Eternal Recurrence Quotes in Thus Spoke Zarathustra
'Spirit of Gravity!’ I said angrily, 'do not treat this too lightly! Or I shall leave you squatting where you are, Lamefoot—and I have carried you high!
‘Behold this moment!' I went on. 'From this gateway Moment a long, eternal lane runs back: an eternity lies behind us.
'Must not all things that can run have already run along this lane? Must not all things that can happen have already happened, been done, run past?’
Man is the cruellest animal towards himself; and […] all who call themselves "sinners" and “bearers of the Cross" and "penitents" […]
Ah, my animals, this alone have I learned, that the wickedest in man is necessary for the best in him,
that all that is most wicked in him is his best strength and the hardest stone for the highest creator; and that man must grow better and wickeder: […]
[I cried] ‘Alas, that his wickedest is so very small!
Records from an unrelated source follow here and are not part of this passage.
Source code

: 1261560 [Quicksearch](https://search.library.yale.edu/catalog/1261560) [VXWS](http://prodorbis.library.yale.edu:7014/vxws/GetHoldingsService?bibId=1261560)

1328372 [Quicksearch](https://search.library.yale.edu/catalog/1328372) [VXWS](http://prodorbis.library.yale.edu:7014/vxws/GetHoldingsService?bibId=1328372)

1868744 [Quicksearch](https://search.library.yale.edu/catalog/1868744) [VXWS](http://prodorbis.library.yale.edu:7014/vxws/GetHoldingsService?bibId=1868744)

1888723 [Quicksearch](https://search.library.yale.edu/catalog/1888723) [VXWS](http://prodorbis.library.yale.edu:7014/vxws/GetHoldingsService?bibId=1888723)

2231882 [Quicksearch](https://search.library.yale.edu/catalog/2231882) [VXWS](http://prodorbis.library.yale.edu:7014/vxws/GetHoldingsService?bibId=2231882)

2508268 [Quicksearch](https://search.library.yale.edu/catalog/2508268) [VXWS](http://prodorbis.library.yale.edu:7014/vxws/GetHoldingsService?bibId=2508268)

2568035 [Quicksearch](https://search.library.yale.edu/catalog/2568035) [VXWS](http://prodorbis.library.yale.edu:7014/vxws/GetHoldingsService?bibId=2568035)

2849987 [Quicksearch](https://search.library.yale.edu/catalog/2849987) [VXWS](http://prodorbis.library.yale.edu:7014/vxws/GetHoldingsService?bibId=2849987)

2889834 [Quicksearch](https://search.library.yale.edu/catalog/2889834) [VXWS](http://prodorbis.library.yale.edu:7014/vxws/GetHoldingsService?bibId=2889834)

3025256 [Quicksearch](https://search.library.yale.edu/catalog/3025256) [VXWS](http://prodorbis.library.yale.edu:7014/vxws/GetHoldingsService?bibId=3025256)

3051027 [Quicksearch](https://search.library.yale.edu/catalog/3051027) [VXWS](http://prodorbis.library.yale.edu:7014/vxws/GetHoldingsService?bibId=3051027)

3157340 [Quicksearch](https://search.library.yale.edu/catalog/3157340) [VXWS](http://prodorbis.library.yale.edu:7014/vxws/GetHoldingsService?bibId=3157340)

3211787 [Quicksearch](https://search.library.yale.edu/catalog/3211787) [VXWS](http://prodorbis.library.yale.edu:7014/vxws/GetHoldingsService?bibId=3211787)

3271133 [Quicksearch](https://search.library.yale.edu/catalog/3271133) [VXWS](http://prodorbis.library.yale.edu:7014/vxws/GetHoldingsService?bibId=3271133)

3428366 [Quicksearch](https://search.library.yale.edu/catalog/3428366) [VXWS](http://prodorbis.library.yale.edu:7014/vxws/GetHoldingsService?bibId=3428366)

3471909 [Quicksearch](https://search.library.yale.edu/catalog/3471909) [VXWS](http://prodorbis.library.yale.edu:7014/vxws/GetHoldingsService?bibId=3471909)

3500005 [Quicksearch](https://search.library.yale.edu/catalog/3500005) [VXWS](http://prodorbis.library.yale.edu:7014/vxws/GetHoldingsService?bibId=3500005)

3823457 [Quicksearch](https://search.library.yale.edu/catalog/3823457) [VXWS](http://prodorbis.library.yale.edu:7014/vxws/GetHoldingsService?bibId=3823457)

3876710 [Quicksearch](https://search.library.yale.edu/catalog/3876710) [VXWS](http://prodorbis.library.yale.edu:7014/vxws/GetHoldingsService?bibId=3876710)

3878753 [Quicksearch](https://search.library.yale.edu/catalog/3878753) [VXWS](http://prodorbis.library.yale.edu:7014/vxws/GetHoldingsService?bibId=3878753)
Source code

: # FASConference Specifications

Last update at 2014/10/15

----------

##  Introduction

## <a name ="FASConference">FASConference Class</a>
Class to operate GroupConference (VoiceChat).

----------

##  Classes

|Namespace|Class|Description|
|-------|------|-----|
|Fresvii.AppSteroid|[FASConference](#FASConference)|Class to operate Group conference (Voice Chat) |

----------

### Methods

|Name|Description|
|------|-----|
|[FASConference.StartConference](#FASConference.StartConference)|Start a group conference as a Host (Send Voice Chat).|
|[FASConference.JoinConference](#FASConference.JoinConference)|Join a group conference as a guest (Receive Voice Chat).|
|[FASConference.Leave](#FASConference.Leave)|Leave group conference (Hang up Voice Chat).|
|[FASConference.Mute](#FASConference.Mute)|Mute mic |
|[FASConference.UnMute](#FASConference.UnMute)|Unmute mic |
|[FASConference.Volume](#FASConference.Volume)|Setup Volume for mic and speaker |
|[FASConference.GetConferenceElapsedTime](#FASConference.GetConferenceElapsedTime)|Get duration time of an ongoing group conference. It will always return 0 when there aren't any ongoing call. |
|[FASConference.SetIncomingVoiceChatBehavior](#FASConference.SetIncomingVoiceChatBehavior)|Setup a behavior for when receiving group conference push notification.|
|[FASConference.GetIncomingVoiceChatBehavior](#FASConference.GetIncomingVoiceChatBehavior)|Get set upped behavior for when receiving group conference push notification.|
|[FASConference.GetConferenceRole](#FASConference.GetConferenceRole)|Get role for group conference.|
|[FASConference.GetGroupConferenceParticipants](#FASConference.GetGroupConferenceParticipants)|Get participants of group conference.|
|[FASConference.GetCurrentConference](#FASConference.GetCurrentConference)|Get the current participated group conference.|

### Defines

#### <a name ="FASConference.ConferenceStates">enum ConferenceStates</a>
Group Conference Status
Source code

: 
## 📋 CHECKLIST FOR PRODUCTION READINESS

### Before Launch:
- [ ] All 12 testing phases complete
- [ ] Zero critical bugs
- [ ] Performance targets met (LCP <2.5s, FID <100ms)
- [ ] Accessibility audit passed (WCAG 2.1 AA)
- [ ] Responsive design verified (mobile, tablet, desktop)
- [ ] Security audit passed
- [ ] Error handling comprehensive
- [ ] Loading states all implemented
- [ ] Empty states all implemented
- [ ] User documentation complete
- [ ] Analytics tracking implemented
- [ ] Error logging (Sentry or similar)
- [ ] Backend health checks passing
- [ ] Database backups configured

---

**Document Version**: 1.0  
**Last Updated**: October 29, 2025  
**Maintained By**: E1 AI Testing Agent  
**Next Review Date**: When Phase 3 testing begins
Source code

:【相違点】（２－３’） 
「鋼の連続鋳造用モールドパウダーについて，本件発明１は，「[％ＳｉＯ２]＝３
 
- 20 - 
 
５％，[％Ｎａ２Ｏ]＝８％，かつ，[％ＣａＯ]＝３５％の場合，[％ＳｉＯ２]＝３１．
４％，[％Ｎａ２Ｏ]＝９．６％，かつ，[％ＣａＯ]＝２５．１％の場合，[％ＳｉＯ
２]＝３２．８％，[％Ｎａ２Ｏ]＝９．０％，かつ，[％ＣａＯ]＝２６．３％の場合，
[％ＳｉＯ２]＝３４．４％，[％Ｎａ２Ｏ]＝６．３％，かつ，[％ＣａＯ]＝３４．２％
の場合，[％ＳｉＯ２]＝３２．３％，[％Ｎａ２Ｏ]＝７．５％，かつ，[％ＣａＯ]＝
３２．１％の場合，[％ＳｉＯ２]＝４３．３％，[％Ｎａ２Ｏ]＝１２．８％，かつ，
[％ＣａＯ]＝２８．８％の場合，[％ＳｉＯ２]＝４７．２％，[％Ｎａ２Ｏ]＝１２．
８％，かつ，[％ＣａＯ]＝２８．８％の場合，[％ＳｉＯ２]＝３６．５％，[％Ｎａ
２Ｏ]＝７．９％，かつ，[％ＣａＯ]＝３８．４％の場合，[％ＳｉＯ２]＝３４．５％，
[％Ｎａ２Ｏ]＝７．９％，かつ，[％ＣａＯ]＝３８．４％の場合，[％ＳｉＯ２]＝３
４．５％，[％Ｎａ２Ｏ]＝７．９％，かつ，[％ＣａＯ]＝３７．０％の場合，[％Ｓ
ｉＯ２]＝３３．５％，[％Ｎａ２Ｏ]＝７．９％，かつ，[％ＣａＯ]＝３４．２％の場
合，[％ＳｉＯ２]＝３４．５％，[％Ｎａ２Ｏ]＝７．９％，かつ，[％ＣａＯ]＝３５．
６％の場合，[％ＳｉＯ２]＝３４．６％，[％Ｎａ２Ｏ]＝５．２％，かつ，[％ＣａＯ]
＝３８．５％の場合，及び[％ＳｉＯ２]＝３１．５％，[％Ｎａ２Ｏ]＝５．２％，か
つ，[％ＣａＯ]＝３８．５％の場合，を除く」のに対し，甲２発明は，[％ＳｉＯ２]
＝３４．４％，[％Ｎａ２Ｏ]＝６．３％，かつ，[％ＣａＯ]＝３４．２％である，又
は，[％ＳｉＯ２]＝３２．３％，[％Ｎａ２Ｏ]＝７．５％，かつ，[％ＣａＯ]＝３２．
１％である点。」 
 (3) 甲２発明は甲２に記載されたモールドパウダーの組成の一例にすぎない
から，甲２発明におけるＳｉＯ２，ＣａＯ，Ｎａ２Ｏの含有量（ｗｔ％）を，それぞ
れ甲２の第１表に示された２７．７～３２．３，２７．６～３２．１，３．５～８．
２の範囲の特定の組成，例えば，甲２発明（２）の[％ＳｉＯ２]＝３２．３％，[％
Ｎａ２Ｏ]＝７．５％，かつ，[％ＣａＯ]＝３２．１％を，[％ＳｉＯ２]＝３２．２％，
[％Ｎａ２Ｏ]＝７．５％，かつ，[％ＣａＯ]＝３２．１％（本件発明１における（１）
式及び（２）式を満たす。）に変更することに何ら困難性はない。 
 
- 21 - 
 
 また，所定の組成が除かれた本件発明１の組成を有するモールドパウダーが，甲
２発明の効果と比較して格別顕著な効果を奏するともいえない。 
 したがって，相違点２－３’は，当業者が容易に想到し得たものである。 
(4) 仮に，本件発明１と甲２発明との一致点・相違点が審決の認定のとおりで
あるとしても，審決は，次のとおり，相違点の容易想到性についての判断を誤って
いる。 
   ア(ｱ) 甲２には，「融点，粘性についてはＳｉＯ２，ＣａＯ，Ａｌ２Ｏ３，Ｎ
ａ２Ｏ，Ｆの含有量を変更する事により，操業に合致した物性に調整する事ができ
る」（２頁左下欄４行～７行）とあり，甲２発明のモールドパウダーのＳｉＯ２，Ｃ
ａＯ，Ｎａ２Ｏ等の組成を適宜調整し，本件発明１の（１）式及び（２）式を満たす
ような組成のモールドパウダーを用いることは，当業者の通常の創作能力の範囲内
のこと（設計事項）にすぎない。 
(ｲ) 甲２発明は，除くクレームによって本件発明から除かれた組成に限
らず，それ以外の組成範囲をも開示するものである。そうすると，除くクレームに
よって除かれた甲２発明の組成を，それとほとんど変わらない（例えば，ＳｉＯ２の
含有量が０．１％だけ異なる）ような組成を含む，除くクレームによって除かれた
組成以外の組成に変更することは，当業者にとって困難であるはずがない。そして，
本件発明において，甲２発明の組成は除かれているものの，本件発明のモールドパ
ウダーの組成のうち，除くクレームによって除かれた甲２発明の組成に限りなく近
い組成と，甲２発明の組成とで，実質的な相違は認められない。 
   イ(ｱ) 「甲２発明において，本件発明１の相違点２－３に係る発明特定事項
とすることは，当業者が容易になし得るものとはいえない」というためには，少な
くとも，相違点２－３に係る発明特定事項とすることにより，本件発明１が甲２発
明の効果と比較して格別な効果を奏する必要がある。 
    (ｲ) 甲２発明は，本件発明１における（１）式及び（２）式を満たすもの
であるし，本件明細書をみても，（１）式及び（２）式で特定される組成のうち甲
Alas, that his best is so very small!’
'For your animals well know, O Zarathustra, who you are and must become: behold, you are the teacher of the eternal recurrence, that is now your destiny!
That you have to be the first to teach this doctrine—how should this great destiny not also be your greatest danger and sickness!
Behold, we know what you teach: that all things recur eternally and we ourselves with them, and that we have already existed an infinite number of times before and all things with us.
If ever my anger broke graves open, moved boundary-stones, and rolled old shattered law-tables into deep chasms:
[…]
for I love even churches and the graves of gods, if only heaven is looking, pure-eyed, through their shattered roofs; I like to sit like grass and red poppies on shattered churches:
Oh how should I not lust for eternity and for the wedding ring of rings—the Ring of Recurrence!